ExtendTable—Help | ArcGIS for Desktop

to 'join' the resultant array back to the original table.

really its not hard

>>> outtable = np.zeros((len(result),), dtype=[('ID', 'int32'), ('Result', 'float64')])
>>> outtable['ID'] = np.arange(len(result))
>>> outtable['Result'] = result
>>> outtable
array([(0, nan), (1, nan), (2, nan), (3, nan), (4, nan), (5, 5.0), (6, 6.0),
 (7, 7.0), (8, 8.0), (9, 9.0), (10, 10.0), (11, 11.0), (12, 12.0),
 (13, 13.0), (14, 14.0), (15, 15.0), (16, nan), (17, nan), (18, nan),
 (19, nan)], 
 dtype=[('ID', '<i4'), ('Result', '<f8')])‍‍‍‍‍‍‍‍‍

Then you just do the extend table thing. Now don't let all that magic in the above table scare you, it is basic numpy stuff. Pandas (available in ArcGIS PRO) is a gentler version of numpy and handles some of this if you can't understand the magic.

What I did

outtable ..... make an empty array of zeros, which is the lengthe of the 'result' array (some magic, the comma placement is paramount

The table will have 2 columns, one called 'ID' (integer) and the other 'Result' (double, floating point number since I used NaN

outtable['ID'] just assigned number from 0 to the end into this column

outtable['Result'] same thing, just used the 'result' array for this column

On an IThingy so I can't actually do the join back to the original table, if you really really must.

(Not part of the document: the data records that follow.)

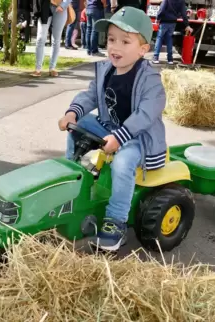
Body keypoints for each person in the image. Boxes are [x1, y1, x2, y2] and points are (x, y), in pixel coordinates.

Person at [58, 6, 167, 251]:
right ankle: (72, 173)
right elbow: (90, 96)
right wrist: (72, 112)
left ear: (143, 49)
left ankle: (115, 222)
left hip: (138, 138)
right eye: (111, 39)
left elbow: (146, 114)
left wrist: (120, 137)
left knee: (122, 162)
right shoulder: (105, 70)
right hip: (109, 128)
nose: (115, 47)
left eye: (125, 41)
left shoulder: (150, 80)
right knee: (78, 126)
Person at [31, 0, 71, 77]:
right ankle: (38, 69)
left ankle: (52, 68)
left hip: (60, 8)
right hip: (45, 7)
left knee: (56, 39)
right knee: (40, 38)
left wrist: (63, 5)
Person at [152, 0, 192, 65]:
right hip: (173, 22)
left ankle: (156, 58)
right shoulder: (181, 1)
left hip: (164, 21)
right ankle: (170, 59)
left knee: (159, 38)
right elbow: (184, 13)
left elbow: (162, 9)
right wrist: (187, 25)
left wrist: (158, 18)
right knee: (169, 38)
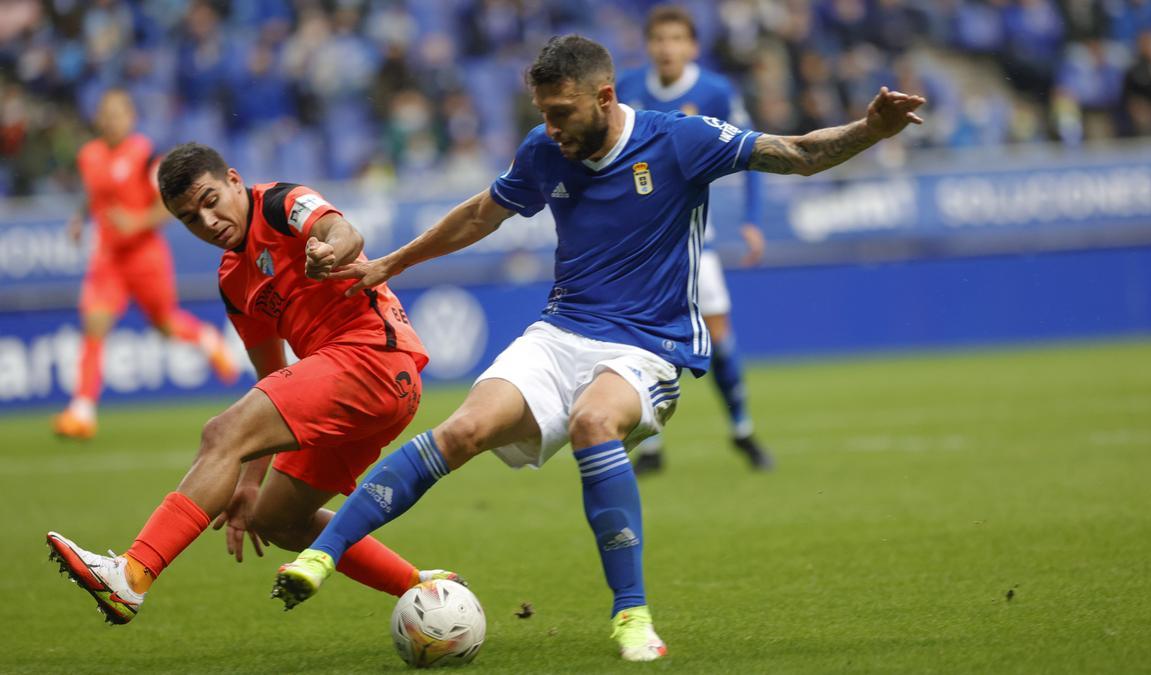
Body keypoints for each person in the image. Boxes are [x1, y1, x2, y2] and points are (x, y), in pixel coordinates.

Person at [274, 35, 924, 662]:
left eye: (561, 113)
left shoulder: (679, 140)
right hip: (561, 332)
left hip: (649, 345)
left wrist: (869, 129)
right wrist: (391, 262)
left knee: (593, 421)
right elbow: (480, 213)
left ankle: (631, 613)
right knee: (464, 427)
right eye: (544, 115)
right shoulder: (543, 150)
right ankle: (319, 554)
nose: (552, 128)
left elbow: (798, 153)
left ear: (605, 95)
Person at [46, 143, 458, 625]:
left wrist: (328, 248)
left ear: (235, 181)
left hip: (373, 359)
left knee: (221, 434)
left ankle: (131, 575)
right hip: (355, 384)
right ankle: (425, 589)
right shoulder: (232, 280)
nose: (207, 220)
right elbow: (271, 378)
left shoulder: (282, 204)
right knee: (276, 518)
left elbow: (343, 231)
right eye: (189, 218)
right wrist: (248, 481)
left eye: (209, 199)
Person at [617, 5, 773, 474]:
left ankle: (741, 429)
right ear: (649, 46)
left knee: (718, 336)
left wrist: (752, 219)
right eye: (659, 40)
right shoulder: (626, 90)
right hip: (639, 244)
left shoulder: (715, 92)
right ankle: (649, 447)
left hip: (694, 239)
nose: (666, 48)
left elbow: (755, 152)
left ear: (692, 47)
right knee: (638, 342)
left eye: (675, 40)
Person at [54, 89, 238, 440]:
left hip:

Otherwise you can save the result out to a file using several options... which I wont' get into here.

GoldenJiang · ‎09-05-2016

Thanks Dan, sorry for the late reply. I need some time to know the basis.

>>> import numpy as np
>>> input = 'Stumps Pop'
... field1 = "Yld_Mass_D"
... a = arcpy.da.TableToNumPyArray(input, (field1))
... a = np.arange(20)
... p_20 = np.percentile(a, 25)
... p_80 = np.percentile(a, 75)
... between = ((a > p_20) & (a < p_80))
... result = a[between]
... print result‍‍‍‍‍‍‍‍‍‍

In this case, how do I access to my attribute column 'Yld_Mass_D' and assign new values to my new column 'NewField'?

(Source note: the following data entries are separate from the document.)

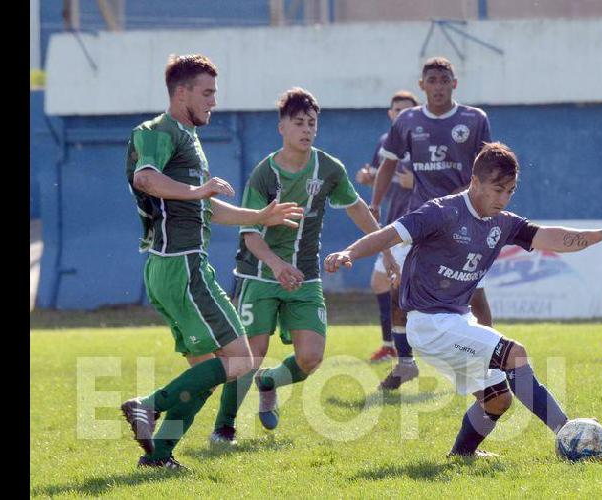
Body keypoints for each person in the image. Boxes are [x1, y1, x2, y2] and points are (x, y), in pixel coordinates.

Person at [325, 142, 602, 457]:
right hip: (429, 322)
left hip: (456, 322)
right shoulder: (442, 211)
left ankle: (462, 455)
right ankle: (570, 435)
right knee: (515, 354)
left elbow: (551, 237)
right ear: (476, 182)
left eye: (510, 191)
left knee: (497, 399)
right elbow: (389, 234)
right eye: (497, 189)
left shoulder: (504, 223)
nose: (503, 198)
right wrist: (350, 251)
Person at [119, 54, 304, 470]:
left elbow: (207, 208)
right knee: (240, 361)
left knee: (209, 368)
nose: (213, 102)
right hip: (180, 264)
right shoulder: (157, 131)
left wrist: (259, 216)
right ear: (181, 92)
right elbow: (145, 178)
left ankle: (159, 455)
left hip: (175, 266)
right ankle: (148, 405)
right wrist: (199, 191)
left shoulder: (187, 136)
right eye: (207, 93)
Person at [209, 87, 399, 446]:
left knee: (311, 357)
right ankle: (225, 427)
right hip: (260, 273)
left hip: (306, 275)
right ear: (281, 126)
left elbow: (357, 207)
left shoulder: (328, 168)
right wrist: (278, 265)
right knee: (249, 356)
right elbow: (250, 234)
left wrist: (385, 249)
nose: (307, 129)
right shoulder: (265, 174)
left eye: (312, 123)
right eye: (298, 123)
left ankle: (271, 382)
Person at [369, 56, 495, 390]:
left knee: (474, 292)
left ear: (455, 83)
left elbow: (483, 172)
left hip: (464, 218)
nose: (438, 86)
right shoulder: (408, 121)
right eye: (432, 80)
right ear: (421, 84)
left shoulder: (474, 119)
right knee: (398, 288)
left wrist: (457, 200)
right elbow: (387, 165)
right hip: (421, 222)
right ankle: (406, 363)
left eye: (444, 79)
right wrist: (376, 203)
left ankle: (491, 360)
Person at [354, 90, 419, 363]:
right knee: (381, 282)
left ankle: (405, 349)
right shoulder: (386, 141)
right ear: (390, 114)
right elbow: (381, 174)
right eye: (396, 110)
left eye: (406, 110)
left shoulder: (423, 140)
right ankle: (392, 345)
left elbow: (439, 179)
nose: (401, 114)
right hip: (392, 222)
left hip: (414, 222)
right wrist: (367, 178)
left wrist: (414, 183)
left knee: (397, 286)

(p.s. forgive my idiotic question... steep learning curve)

DanPatterson_Retired · ‎09-05-2016

Golden... you have to carry on in the block after the line

its really not that hard....

You have your 'result' now you have to create 'outtable as I have shown, then you need to use ExtendTable

ExtendTable—Help | ArcGIS for Desktop sort of like this

arcpy.da.ExtendTable("c:/folder/your.gdb/table_or_featureclass", "ObjectID", outtable, "ID")

where ObjectID is your object id field .... could be as shown or FID (shapefile) or whatever,

outtable is the array just created,

ID is the identification field that was created in outtable.

give it a shot... I can always repurpose a field calculator script, but learning both ways is better. Do it once, you have a template, which you can quickly repurpose.